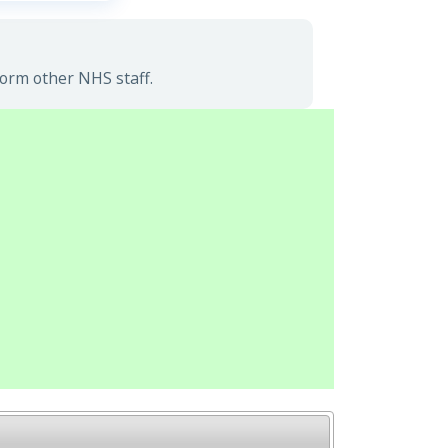
form other NHS staff.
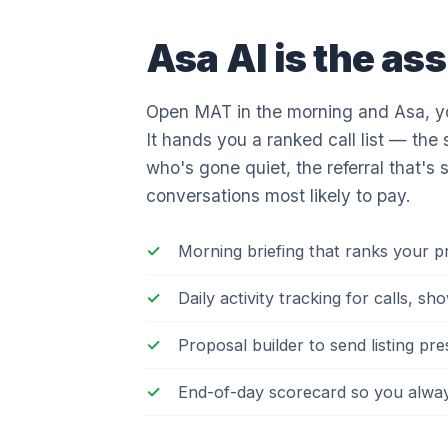
Asa AI is the ass
Open MAT in the morning and Asa, you
It hands you a ranked call list — the 
who's gone quiet, the referral that's 
conversations most likely to pay.
Morning briefing that ranks your 
Daily activity tracking for calls, 
Proposal builder to send listing pr
End-of-day scorecard so you always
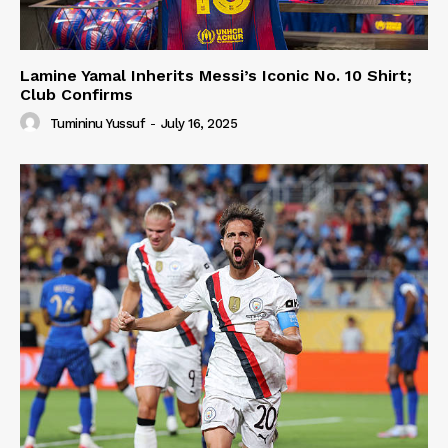
Lamine Yamal Inherits Messi’s Iconic No. 10 Shirt;
Club Confirms
Tumininu Yussuf
-
July 16, 2025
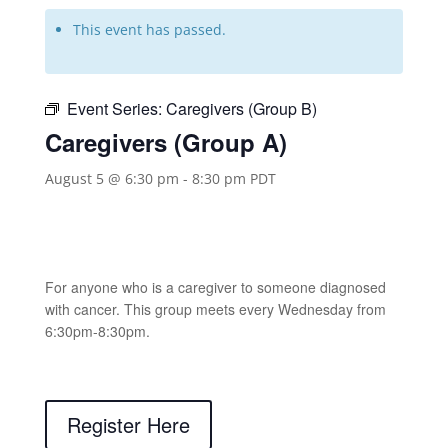
This event has passed.
Event Series:
Caregivers (Group B)
Caregivers (Group A)
August 5 @ 6:30 pm
-
8:30 pm
PDT
For anyone who is a caregiver to someone diagnosed
with cancer. This group meets every Wednesday from
6:30pm-8:30pm.
Register Here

------------

### Problem description
Copy verbatim the span that opens at the line with "Proposal builder to send listing pr" and closes at the final line of the listing. Do not carry over any pictures.

### Answer section
Proposal builder to send listing pr
End-of-day scorecard so you always
Lamine Yamal Inherits Messi’s Iconic No. 10 Shirt;
Club Confirms
Tumininu Yussuf
-
July 16, 2025
This event has passed.
Event Series:
Caregivers (Group B)
Caregivers (Group A)
August 5 @ 6:30 pm
-
8:30 pm
PDT
For anyone who is a caregiver to someone diagnosed
with cancer. This group meets every Wednesday from
6:30pm-8:30pm.
Register Here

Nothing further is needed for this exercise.